If I smash a coconut with a hammer I'm not getting to the essence of coconut-ness, I'm discovering the very specific behaviours and properties that emerge when a hammer and a coconut meet, via me. If I smashed it with a rock or axe, or ran over it with a truck, I'd get different properties and behaviours - this process can go on indefinitely. Never will I be arriving at the essence of the coconut, even a bit at a time.

But to get back to the point of this. The way we conceptualise and discuss things in our everyday lives is the richest source of knowledge we have. And yet we would generally dismiss it as trivial or simple, and genuflect before scientists and doctors in particular, sitting with friends talking about the latest gene they've found to explain this behaviour or this disease, or some new research that 'explains' why this or that thing happens. We jump from one fad to the next in health science, and change our eating habits and our behaviours, and then moan because 'yesterday they said milk was bad for you, and today they say it's bad for you', and so on. Never realising why we're being pulled and pushed around like this, because we've surrendered the beautiful wisdom of the everyday to tiny networks of people prodding and poking it.

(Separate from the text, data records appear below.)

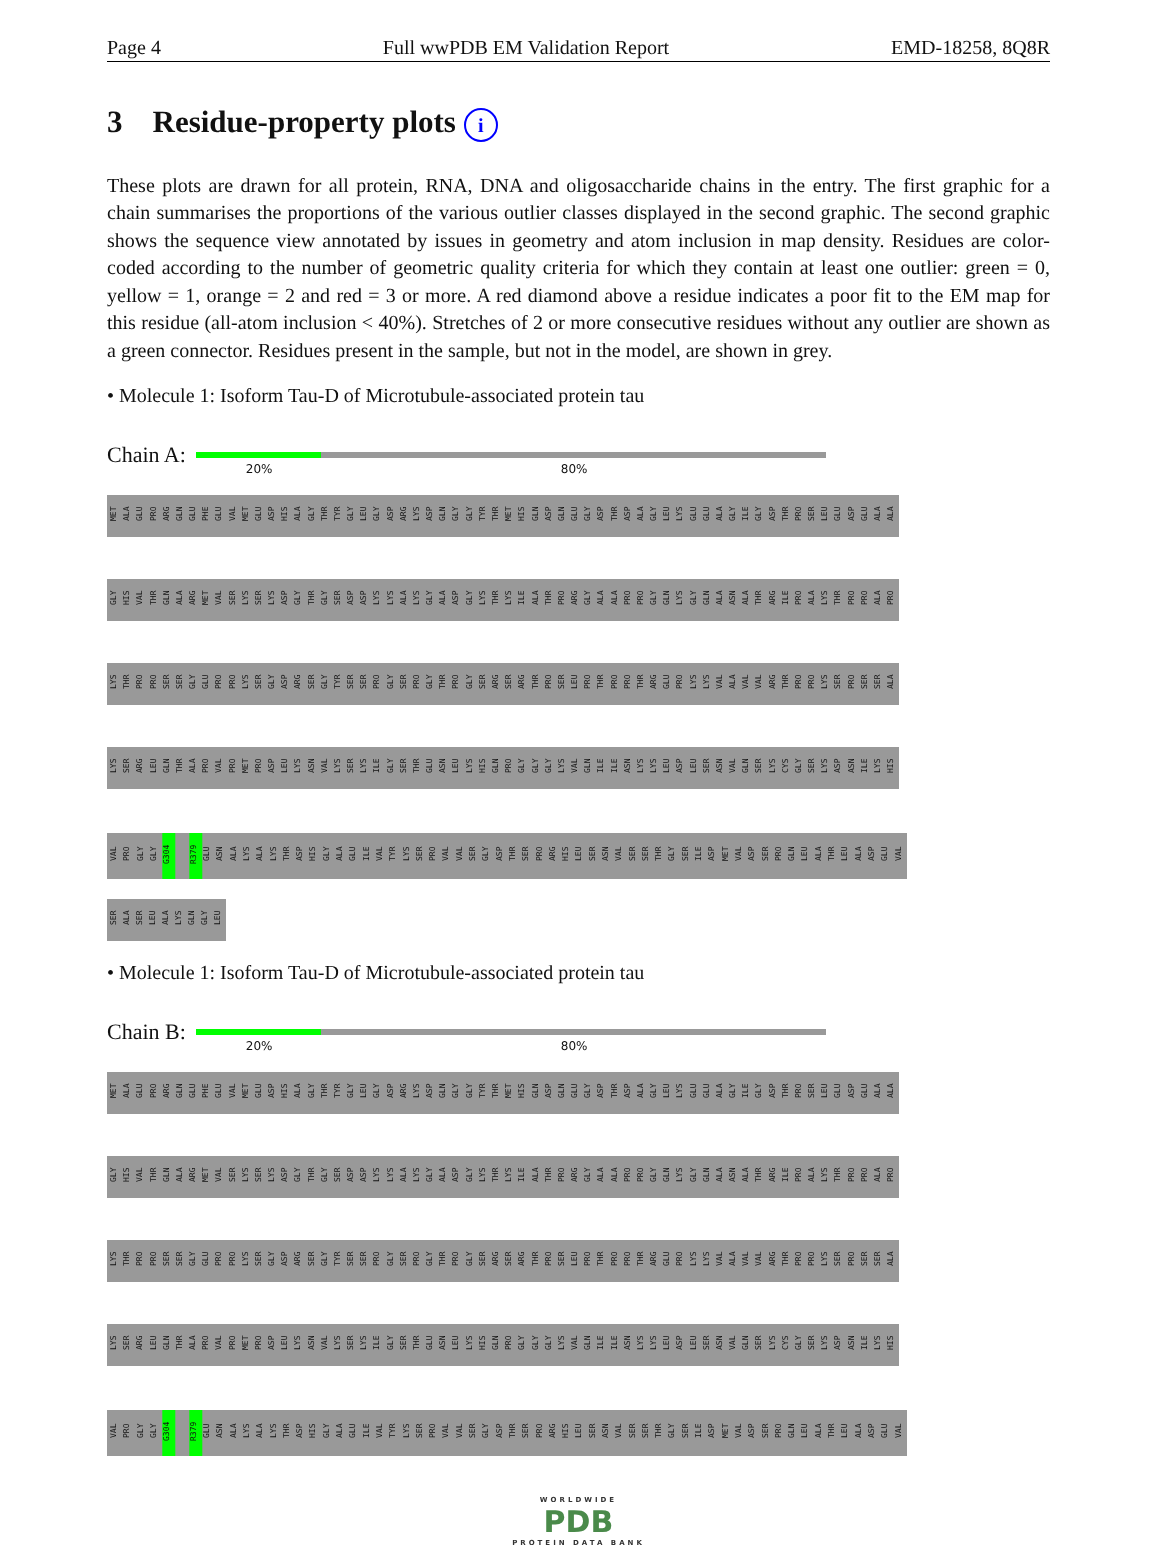Page 4 Full wwPDB EM Validation Report EMD-18258, 8Q8R
3 Residue-property plots i
These plots are drawn for all protein, RNA, DNA and oligosaccharide chains in the entry. The first graphic for a chain summarises the proportions of the various outlier classes displayed in the second graphic. The second graphic shows the sequence view annotated by issues in geometry and atom inclusion in map density. Residues are color-coded according to the number of geometric quality criteria for which they contain at least one outlier: green = 0, yellow = 1, orange = 2 and red = 3 or more. A red diamond above a residue indicates a poor fit to the EM map for this residue (all-atom inclusion < 40%). Stretches of 2 or more consecutive residues without any outlier are shown as a green connector. Residues present in the sample, but not in the model, are shown in grey.
• Molecule 1: Isoform Tau-D of Microtubule-associated protein tau
Chain A:
20% 80%
MET ALA GLU PRO ARG GLN GLU PHE GLU VAL MET GLU ASP HIS ALA GLY THR TYR GLY LEU GLY ASP ARG LYS ASP GLN GLY GLY TYR THR MET HIS GLN ASP GLN GLU GLY ASP THR ASP ALA GLY LEU LYS GLU GLU ALA GLY ILE GLY ASP THR PRO SER LEU GLU ASP GLU ALA ALA
GLY HIS VAL THR GLN ALA ARG MET VAL SER LYS SER LYS ASP GLY THR GLY SER ASP ASP LYS LYS ALA LYS GLY ALA ASP GLY LYS THR LYS ILE ALA THR PRO ARG GLY ALA ALA PRO PRO GLY GLN LYS GLY GLN ALA ASN ALA THR ARG ILE PRO ALA LYS THR PRO PRO ALA PRO
LYS THR PRO PRO SER SER GLY GLU PRO PRO LYS SER GLY ASP ARG SER GLY TYR SER SER PRO GLY SER PRO GLY THR PRO GLY SER ARG SER ARG THR PRO SER LEU PRO THR PRO PRO THR ARG GLU PRO LYS LYS VAL ALA VAL VAL ARG THR PRO PRO LYS SER PRO SER SER ALA
LYS SER ARG LEU GLN THR ALA PRO VAL PRO MET PRO ASP LEU LYS ASN VAL LYS SER LYS ILE GLY SER THR GLU ASN LEU LYS HIS GLN PRO GLY GLY GLY LYS VAL GLN ILE ILE ASN LYS LYS LEU ASP LEU SER ASN VAL GLN SER LYS CYS GLY SER LYS ASP ASN ILE LYS HIS
VAL PRO GLY GLY G304 R379 GLU ASN ALA LYS ALA LYS THR ASP HIS GLY ALA GLU ILE VAL TYR LYS SER PRO VAL VAL SER GLY ASP THR SER PRO ARG HIS LEU SER ASN VAL SER SER THR GLY SER ILE ASP MET VAL ASP SER PRO GLN LEU ALA THR LEU ALA ASP GLU VAL
SER ALA SER LEU ALA LYS GLN GLY LEU
• Molecule 1: Isoform Tau-D of Microtubule-associated protein tau
Chain B:
20% 80%
MET ALA GLU PRO ARG GLN GLU PHE GLU VAL MET GLU ASP HIS ALA GLY THR TYR GLY LEU GLY ASP ARG LYS ASP GLN GLY GLY TYR THR MET HIS GLN ASP GLN GLU GLY ASP THR ASP ALA GLY LEU LYS GLU GLU ALA GLY ILE GLY ASP THR PRO SER LEU GLU ASP GLU ALA ALA
GLY HIS VAL THR GLN ALA ARG MET VAL SER LYS SER LYS ASP GLY THR GLY SER ASP ASP LYS LYS ALA LYS GLY ALA ASP GLY LYS THR LYS ILE ALA THR PRO ARG GLY ALA ALA PRO PRO GLY GLN LYS GLY GLN ALA ASN ALA THR ARG ILE PRO ALA LYS THR PRO PRO ALA PRO
LYS THR PRO PRO SER SER GLY GLU PRO PRO LYS SER GLY ASP ARG SER GLY TYR SER SER PRO GLY SER PRO GLY THR PRO GLY SER ARG SER ARG THR PRO SER LEU PRO THR PRO PRO THR ARG GLU PRO LYS LYS VAL ALA VAL VAL ARG THR PRO PRO LYS SER PRO SER SER ALA
LYS SER ARG LEU GLN THR ALA PRO VAL PRO MET PRO ASP LEU LYS ASN VAL LYS SER LYS ILE GLY SER THR GLU ASN LEU LYS HIS GLN PRO GLY GLY GLY LYS VAL GLN ILE ILE ASN LYS LYS LEU ASP LEU SER ASN VAL GLN SER LYS CYS GLY SER LYS ASP ASN ILE LYS HIS
VAL PRO GLY GLY G304 R379 GLU ASN ALA LYS ALA LYS THR ASP HIS GLY ALA GLU ILE VAL TYR LYS SER PRO VAL VAL SER GLY ASP THR SER PRO ARG HIS LEU SER ASN VAL SER SER THR GLY SER ILE ASP MET VAL ASP SER PRO GLN LEU ALA THR LEU ALA ASP GLU VAL
WORLDWIDE
PDB
PROTEIN DATA BANK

For example take all the people with 'bad backs'. As David Gorman always says, there's almost never anything bad about the back at all, the bad-ness is all in what the person is doing to it. Yet these folk trot off to the doctor, who will generally scan and prod and poke them, and possibly prescribe some steroids or other drugs for inflammation, maybe some physiotherapy and work-adjustments like ergonomic keyboards or chairs etc. Some researchers even devise theories about the fundamental weakness of the human back. Not one of these dunderheads ever returns to the everyday level and looks at what the person was really doing in the first place. Even the phsyios and occupational therapists who do make at least some attempt to get there look at the whole thing as if the person was some biomechanical robot violating certain laws of mechanics.

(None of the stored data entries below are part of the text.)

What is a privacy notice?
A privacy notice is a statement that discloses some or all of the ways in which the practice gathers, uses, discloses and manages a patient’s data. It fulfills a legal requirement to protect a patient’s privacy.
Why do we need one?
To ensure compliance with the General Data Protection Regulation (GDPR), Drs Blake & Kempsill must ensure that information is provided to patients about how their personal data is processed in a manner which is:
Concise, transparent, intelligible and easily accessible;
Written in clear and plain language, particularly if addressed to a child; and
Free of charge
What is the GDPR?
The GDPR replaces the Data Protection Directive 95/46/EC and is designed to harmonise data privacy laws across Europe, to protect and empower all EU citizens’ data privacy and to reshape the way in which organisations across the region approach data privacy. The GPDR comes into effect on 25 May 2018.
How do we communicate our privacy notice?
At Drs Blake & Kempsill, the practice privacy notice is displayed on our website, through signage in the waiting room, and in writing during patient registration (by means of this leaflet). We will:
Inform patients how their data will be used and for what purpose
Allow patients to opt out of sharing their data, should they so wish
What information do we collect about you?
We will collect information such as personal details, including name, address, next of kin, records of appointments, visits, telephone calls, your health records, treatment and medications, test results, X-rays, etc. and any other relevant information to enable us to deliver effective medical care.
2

In practice the person isn't some collection of bones and muscles and organs and genes. They're in a rich, everyday context in which what's happening in their bodies is in no way separate to what they're thinking, looking at and otherwise doing, in everyday ways. So the person might be busy worrying about some other thing in their lives, while trying to sit and type at their desk, and this is causing them to tense up and is then magnifying all of the forces on their bodies. The real 'cause' of that bad back for them might be that worrying, and yet none of the doctors or other experts will likely ever look at that. Once you try to take knowledge abstracted form the real situation and 'apply' it back, you have everything completely backwards. All the sophistication of biology and medicine might be able to tell you marvellous things about why the back reacts the way it does, but none of it is even close to the complexity of the simple everyday statement of "I'm worrying about this other thing when I'm sitting at my desk".

Don't want to labour the point. But you can develop an ear for these simple-looking, everyday things we say. They're jewels - sophisticated and precise knowledge encompassing a range of things of unimaginable complexity. This is what 'common sense' is really all about, when understood properly - sense as 'meaning'. Common sense is the common meaning we have for things. Which is the everyday meaning. It's the most precise thing there is, anything that tries to replace it is a pretender.